Sales enablement is a very fluid concept in today’s business world. It can involve a wide, wide range of activities — anything from content creation to analysis and reporting to hands-on training.

However, at its core the purpose behind sales enablement is simple. It is designed to “[equip] your sales team with [the] strategic resources it needs to excel, from tools to technology to content and beyond.”

Put another way, it involves all the behind-the-scenes work it takes to make your sales team thrive.

Does sales enablement work? In a nutshell: absolutely! In fact, one study found that companies with effective programs enjoy:

  • 23% higher lead conversion rate
  • 24% higher sales quota achievement rate for individuals
  • 32% higher sales quota achievement rate for teams

Clearly, sales enablement is a big deal. When implemented properly, it can serve as the driving force behind more leads, more conversions, as well as more sales.

This is where the sales enablement specialist comes into the picture. What exactly does this role entail? What skills are required to succeed? Let’s dig into these questions in the information below, and see what we can find!

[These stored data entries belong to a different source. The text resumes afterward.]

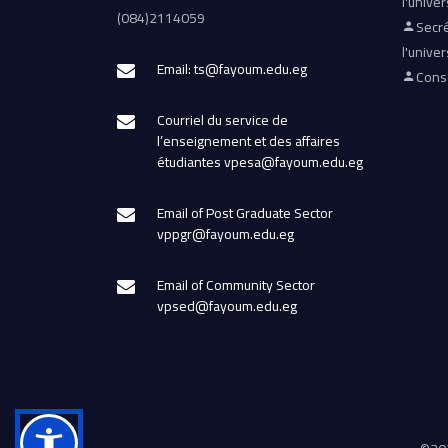
l'univer
(084)2114059
Secré
l'univer
Email: ts@fayoum.edu.eg
Conse
Courriel du service de
l’enseignement et des affaires
étudiantes vpesa@fayoum.edu.eg
Email of Post Graduate Sector
vppgr@fayoum.edu.eg
Email of Community Sector
vpsed@fayoum.edu.eg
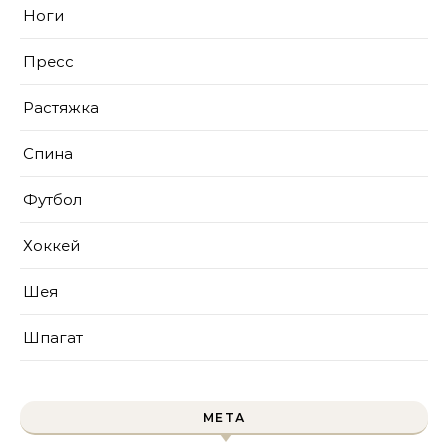
Ноги
Пресс
Растяжка
Спина
Футбол
Хоккей
Шея
Шпагат
МЕТА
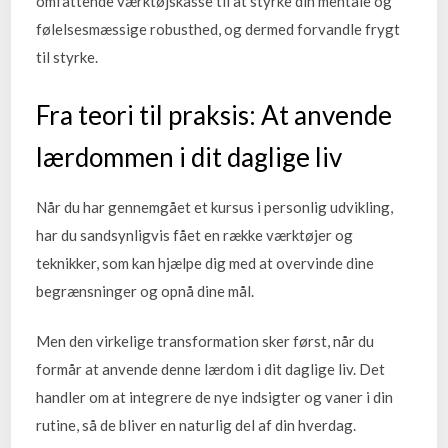
omfattende værktøjskasse til at styrke din mentale og
følelsesmæssige robusthed, og dermed forvandle frygt
til styrke.
Fra teori til praksis: At anvende
lærdommen i dit daglige liv
Når du har gennemgået et kursus i personlig udvikling,
har du sandsynligvis fået en række værktøjer og
teknikker, som kan hjælpe dig med at overvinde dine
begrænsninger og opnå dine mål.
Men den virkelige transformation sker først, når du
formår at anvende denne lærdom i dit daglige liv. Det
handler om at integrere de nye indsigter og vaner i din
rutine, så de bliver en naturlig del af din hverdag.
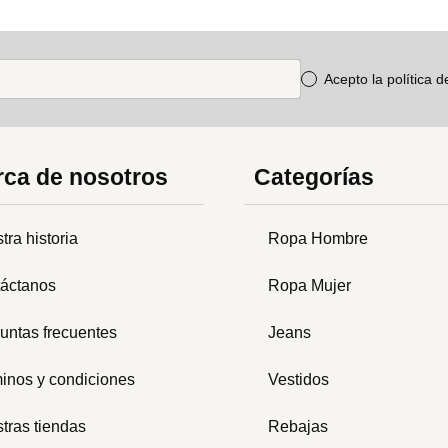
Acepto la política 
ca de nosotros
Categorías
tra historia
Ropa Hombre
áctanos
Ropa Mujer
untas frecuentes
Jeans
inos y condiciones
Vestidos
tras tiendas
Rebajas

The Responsibilities of a Sales Enablement Specialist

It’s important to note right off the bat that sales enablement roles can differ greatly from one organization to another. For example, one specialist may be part of a small team dedicated to optimizing the sales process for the entire company. Another specialist may be focused on mentoring reps in a hands-on fashion. It really depends on the needs, culture, as well as goals of the business.

That being said, there are several common responsibilities associated with the role of a sales enablement specialist across the board. These may include:

1. Acting as a liaison between the sales, marketing, and product teams, and senior management.

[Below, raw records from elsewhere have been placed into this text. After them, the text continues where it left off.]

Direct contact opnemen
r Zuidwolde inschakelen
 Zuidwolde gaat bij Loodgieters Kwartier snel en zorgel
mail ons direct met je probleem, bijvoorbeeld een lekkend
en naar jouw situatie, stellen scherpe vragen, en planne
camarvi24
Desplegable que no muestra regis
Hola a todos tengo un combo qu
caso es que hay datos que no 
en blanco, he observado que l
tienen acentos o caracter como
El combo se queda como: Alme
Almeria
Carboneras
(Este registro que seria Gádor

A sales enablement specialist is interested in clearly defining the purpose and scope of sales support initiatives and making sure that all departments are aligned toward the same objectives.

2. Creating content specific to the sales team.

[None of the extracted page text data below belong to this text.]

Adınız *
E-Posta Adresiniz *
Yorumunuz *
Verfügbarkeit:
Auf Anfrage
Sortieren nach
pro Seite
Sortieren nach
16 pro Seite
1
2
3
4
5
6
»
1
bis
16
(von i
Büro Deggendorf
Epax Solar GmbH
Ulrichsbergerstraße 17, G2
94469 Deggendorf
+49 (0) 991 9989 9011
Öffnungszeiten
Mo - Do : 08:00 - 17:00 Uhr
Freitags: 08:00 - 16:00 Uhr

A big part of the sales enablement specialist’s role is to create helpful content for the company’s front-line sales reps. For instance, pieces of content like case studies and competitive information fact sheets can help sales reps convince and convert vacillating prospects with hard data. And ultimately close more deals.

3. Training and mentoring sales reps on how to use sales enablement content.

The specialist may also help reps to understand best practices around the use of marketing/sales enablement materials. Some specialists will go beyond a classroom setting to deliver this training; they will also mentor reps by example (for instance, by taking the lead on sales calls as needed).

4. Organizing and optimizing sales enablement content.

Specialists often serve as de facto “librarians”. They regularly check the company’s content library to ensure that sales-centric articles are up-to-date, accurate, as well as easily accessible for use in the field.

5. Conducting market research and gathering feedback.

A specialist is also concerned with constantly optimizing the entire sales process. In practice, this means that the specialist will periodically conduct market research (via surveys, focused interviews, etc.). And report on his or her findings. In addition, the specialist will regularly check in with the sales team for feedback. And make recommendations for improvement from the insights gleaned.

Key Skills of a Sales Enablement Specialist

As you can tell, a typical sales enablement specialist has a lot to juggle on a daily basis! With that in mind, it’s no wonder that the most successful professionals in this field carry a unique skill set with them. For instance:

Listening and Communication

Sales enablement specialists must be above-average communicators, both in terms of listening to understand, and speaking/writing in a clear way. After all, if a specialist wants everyone on board with a new initiative, then he or she has to make sure that everyone understands what’s expected of them!

Organization and Time Management

Professionals in the sales enablement field absolutely have to prioritize tasks by order of importance. They may have many “irons in the fire” at the same time. They have to distinguish which projects are mission-critical for the company, and which ones are not quite as crucial. (Simple example: a training program projected to boost sales by 10% is probably more important than a new blog post scheduled for publication three months down the road.)

Interpersonal Skills

Sales enablement specialists talk with a lot of people within their organization every day. As in, a lot of people. These people will range from senior executives to mid-level managers to entry-level sales reps. All with their own distinct personalities and communication styles. As you can imagine, a sales enablement specialist needs to “play well with others” in order to succeed. At the same time, a good specialist will remember that the two most important groups that his/her role should benefit are the customers and the company’s salespeople.

Strategic, Long-Term Thinking

Some people may misunderstand the role of a sales enablement specialist. And think that it’s all about “putting out fires” and getting small wins for the sales team. While those aspects are not entirely non-existent within the parameters of the job, the reality is that sales enablement specialists are strategy-driven. In other words, they want to identify tools and processes that will help the sales team long-term. And then work to implement what they find. That means that sales enablement specialists love metrics and data. Numbers don’t lie. And if the data is clearly pointing in one direction, then the sales enablement specialist will do whatever it takes to get the organization to follow.

The Takeaway

Granted, these are just a few of the key skills a specialist needs to really leave a mark on the company. And again: every company will have different needs to fill in terms of sales enablement.